*TASK DETAILS*
Copy the lines of the data below exactly, starting at the first and stopping after the line that contains "right back paw: (574, 363)"; include no pictures.
==*==
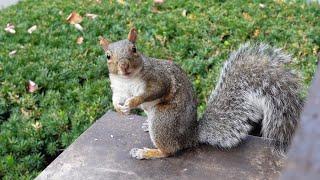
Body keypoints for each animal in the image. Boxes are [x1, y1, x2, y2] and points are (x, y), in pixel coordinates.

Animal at [100, 27, 302, 159]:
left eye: (134, 49)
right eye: (108, 56)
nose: (123, 66)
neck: (128, 80)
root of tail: (191, 136)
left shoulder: (158, 78)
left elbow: (153, 92)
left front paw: (133, 102)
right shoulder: (118, 88)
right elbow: (116, 98)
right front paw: (119, 108)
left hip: (163, 118)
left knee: (169, 151)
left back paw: (147, 152)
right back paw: (146, 127)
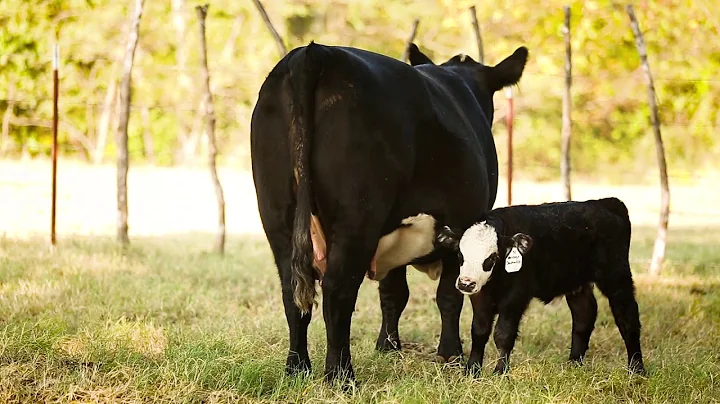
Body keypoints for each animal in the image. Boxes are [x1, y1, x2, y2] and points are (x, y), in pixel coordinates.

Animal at [252, 41, 528, 386]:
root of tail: (314, 52)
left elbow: (394, 292)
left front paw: (388, 346)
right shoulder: (462, 225)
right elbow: (449, 296)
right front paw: (450, 354)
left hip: (277, 214)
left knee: (293, 291)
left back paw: (297, 368)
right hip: (359, 216)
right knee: (338, 291)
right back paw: (341, 376)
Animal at [436, 197, 648, 378]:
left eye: (492, 258)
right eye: (460, 255)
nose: (465, 283)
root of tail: (605, 203)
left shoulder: (516, 296)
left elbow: (503, 333)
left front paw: (500, 372)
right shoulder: (480, 296)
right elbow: (479, 331)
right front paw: (472, 370)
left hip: (616, 277)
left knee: (627, 317)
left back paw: (637, 369)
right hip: (577, 283)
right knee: (584, 315)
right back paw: (574, 363)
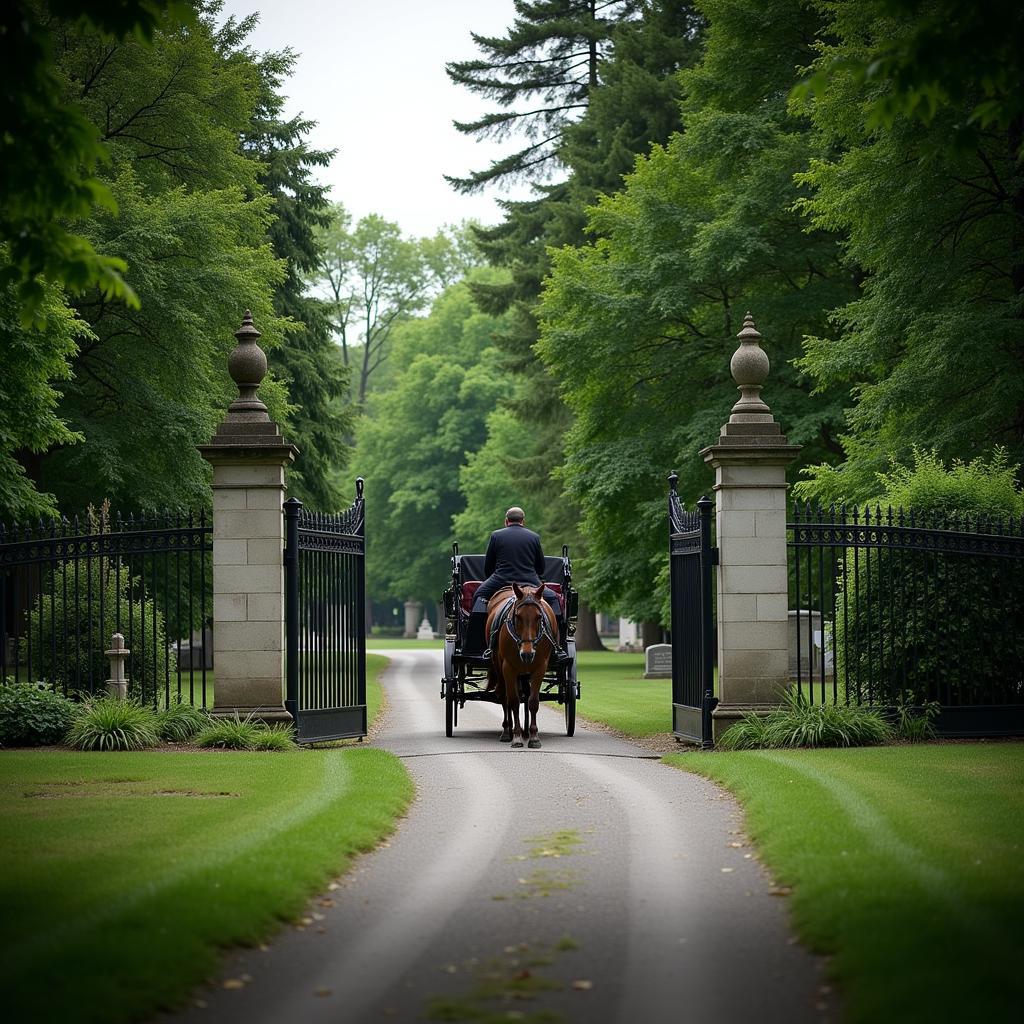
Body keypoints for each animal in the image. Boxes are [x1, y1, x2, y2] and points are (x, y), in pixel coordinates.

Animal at [483, 585, 557, 745]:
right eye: (518, 616)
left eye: (539, 617)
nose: (527, 654)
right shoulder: (508, 668)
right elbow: (514, 701)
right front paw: (516, 735)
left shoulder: (540, 667)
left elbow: (533, 701)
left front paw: (534, 736)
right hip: (500, 669)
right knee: (504, 697)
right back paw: (507, 730)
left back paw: (525, 731)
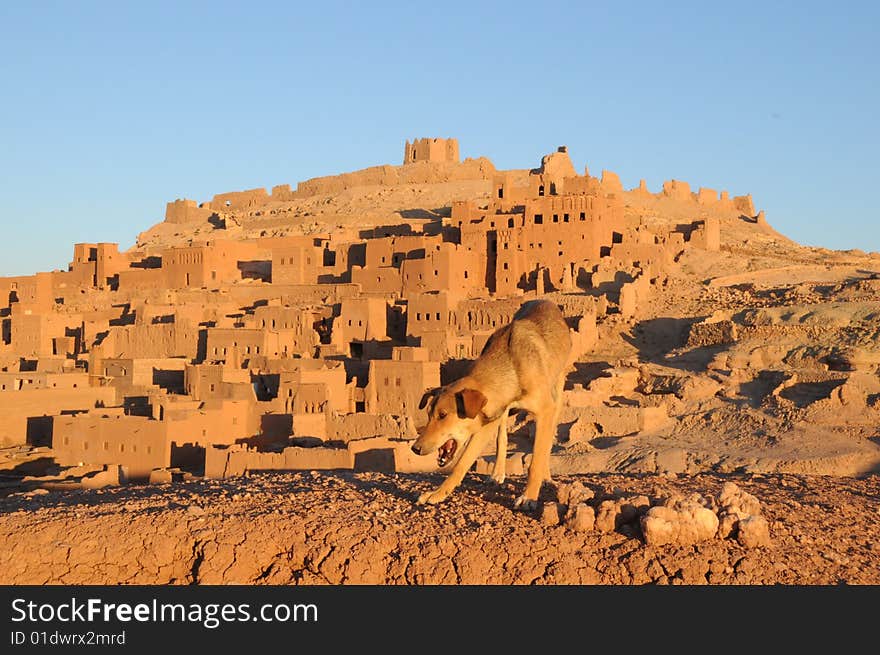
==*==
*TASK SOLUTION*
Body keypoints for each animal in the image. Boxes are [x1, y1, x2, y2] and points are (x, y), in pixel coordinates.

Animal at [100, 27, 302, 159]:
left eye: (134, 49)
right eye: (108, 56)
nose: (123, 66)
neck: (128, 80)
root of tail: (191, 136)
left shoulder: (158, 78)
left elbow: (153, 92)
left front paw: (133, 102)
right shoulder: (118, 88)
right elbow: (116, 98)
right front paw: (119, 108)
left hip: (163, 118)
left knee: (169, 151)
left back paw: (147, 152)
right back paw: (146, 127)
Body keypoints for each animal in the image. Boxes are [x1, y1, x2, y2] and points are (x, y), in pixel coordinates.

Animal at [252, 41, 528, 386]:
root of tail: (314, 52)
left elbow: (394, 292)
left front paw: (388, 346)
right shoulder: (462, 225)
right elbow: (449, 296)
right front paw: (450, 354)
left hip: (277, 214)
left knee: (293, 291)
left back paw: (297, 368)
right hip: (359, 216)
right knee: (338, 291)
right back paw: (341, 376)
Animal at [436, 197, 648, 378]:
left eye: (492, 258)
right eye: (460, 255)
nose: (465, 283)
root of tail: (605, 203)
left shoulder: (516, 296)
left elbow: (503, 333)
left front paw: (500, 372)
right shoulder: (480, 296)
right elbow: (479, 331)
right front paw: (472, 370)
left hip: (616, 277)
left knee: (627, 317)
left back paw: (637, 369)
right hip: (577, 283)
right knee: (584, 315)
right back paw: (574, 363)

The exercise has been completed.